“I was born to do gymnastics!” These were the words spoken by my daughter the week we enrolled her in a full gymnastics facility. She especially loved working on the bars and beams, and she showed real talent. I will never forget watching her effortlessly and fearlessly climb the rope up to the ceiling and back down on her first try. A few months later, we were forced relocate to a small, rural city for my husband’s job. Here there was no full gymnastics facility and my daughter was crushed. As a parent, you want your child to have every opportunity and to live out their passion. I immediately began plotting and praying for an exit plan out of here.
Almost three years later, God still has us in this small, rural city. I can’t say that I am anymore satisfied with my surroundings. Of course, the mountains are a couple of hours away and there is a beauty to this area, but I am a suburb girl. So even though I have prayed for contentment in my surroundings, I miss the many opportunities and choices of living just outside of a large city.
My daughter finally agreed to enroll in the local tumbling program. This wasn’t an easy decision for her as I suspect it felt like an act of surrender. She did not want to give up her dream of bars and beams, and even though she has amazing, supportive coaches, is on the competitive team, and practices in a brand-new tumbling facility there is still a loss felt by us both. Yet, it recently occurred to me that maybe we aren’t seeing the big picture here.
What if God placed us here to keep us from something or prepare us for something greater?
Maybe our relocation is a protective measure or a step towards something better than we can even imagine?
Back in Genesis, chapters 37-50, we read the story of Joseph. Joseph was greatly favored by his father and as a result, his jealous brothers faked his death and sold him into slavery at the age of 17. He was carted off to Egypt and sold to Potiphar, an Egyptian guard. Potiphar treated Joseph exceptionally well until Potiphar’s wife made advances towards him. When Joseph refused Potiphar’s wife, she falsely accused him of making those advances towards her. From there, Joseph is thrown into prison where he remained for several years.

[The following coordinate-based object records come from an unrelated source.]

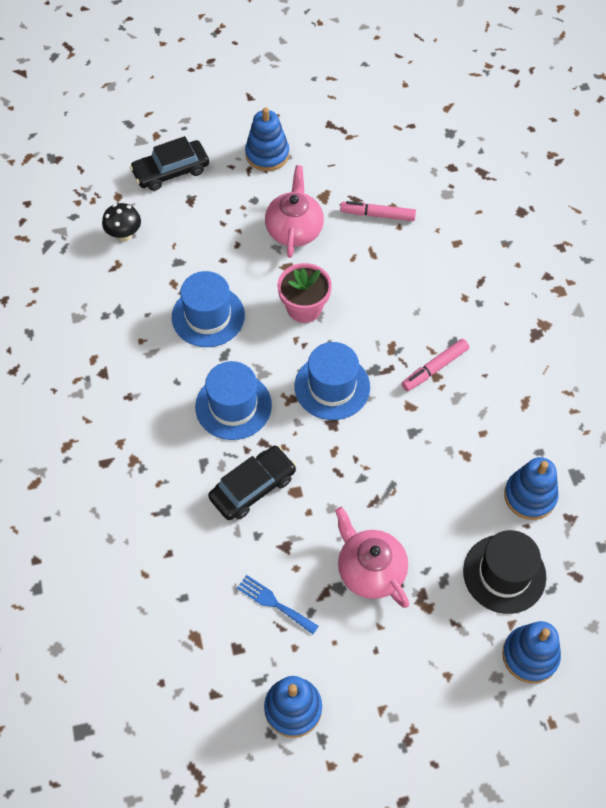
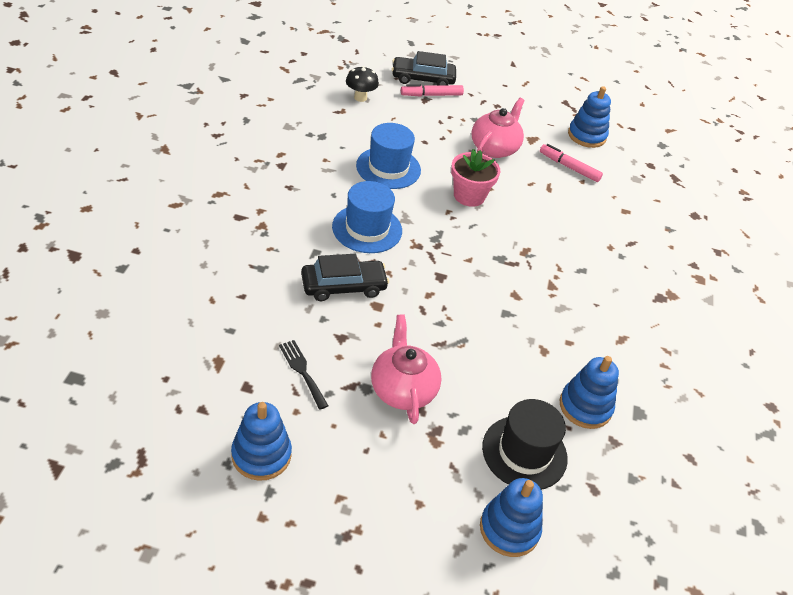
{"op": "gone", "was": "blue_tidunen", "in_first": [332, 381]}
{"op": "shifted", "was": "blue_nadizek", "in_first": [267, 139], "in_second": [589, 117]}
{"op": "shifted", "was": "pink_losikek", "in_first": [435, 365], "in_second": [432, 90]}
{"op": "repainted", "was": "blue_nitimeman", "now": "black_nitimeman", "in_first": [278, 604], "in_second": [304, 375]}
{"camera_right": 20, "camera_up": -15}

Through a series of events, Joseph interprets a dream of Pharaoh’s. God reveals in this dream that there is going to be seven years of great abundance in the land of Egypt followed by seven years of great famine. The Lord gave instructions through this dream on how to manage the food so that there would be reserves in the time of famine. Pharaoh is so pleased with this interpretation that he not only releases Joseph from prison, but gives him control over his house and the land. So, at the age of 30 Joseph is given Pharaoh’s signet ring and made the second most powerful man in the land of Egypt.
When the famine strikes, Joseph’s brothers have to travel to Egypt to buy some food. They end up appearing before Joseph although they do not recognize him. Through another series of events, Joseph provided food for the family, eventually revealed himself to his brothers and they are reconciled. When Pharaoh finds out about Joseph’s family, he tells Joseph to move them all to Egypt where he will give them the best of the land. Sometime after this Jacob, Joseph’s father, passes away. Joseph’s brothers become fearful that he may not have forgiven them for their past actions and may now seek revenge. When they approach Joseph, his response is profound and we finally get a glimpse into God’s purposes in this situation.
“But Joseph said to them, ‘Don’t be afraid. Am I in the place of God? You planned evil against me; God planned it for good to bring about the present result – the survival of many people. Therefore, don’t be afraid. I will take care of you and your little ones.’ And he comforted them and spoke kindly to them.” (Genesis 50:19-21 HCSB).
We may never know what God’s purpose is for our present situation. Sometimes it may feel like a loss or a great inconvenience, but maybe what our present situation needs is a different perspective. Perhaps we need to accept our circumstances and trust that God has our best interests in mind. Who knows what great things God has planned for us? In the meantime, let’s keep running with endurance the race that lies before us. (Hebrews 12:1).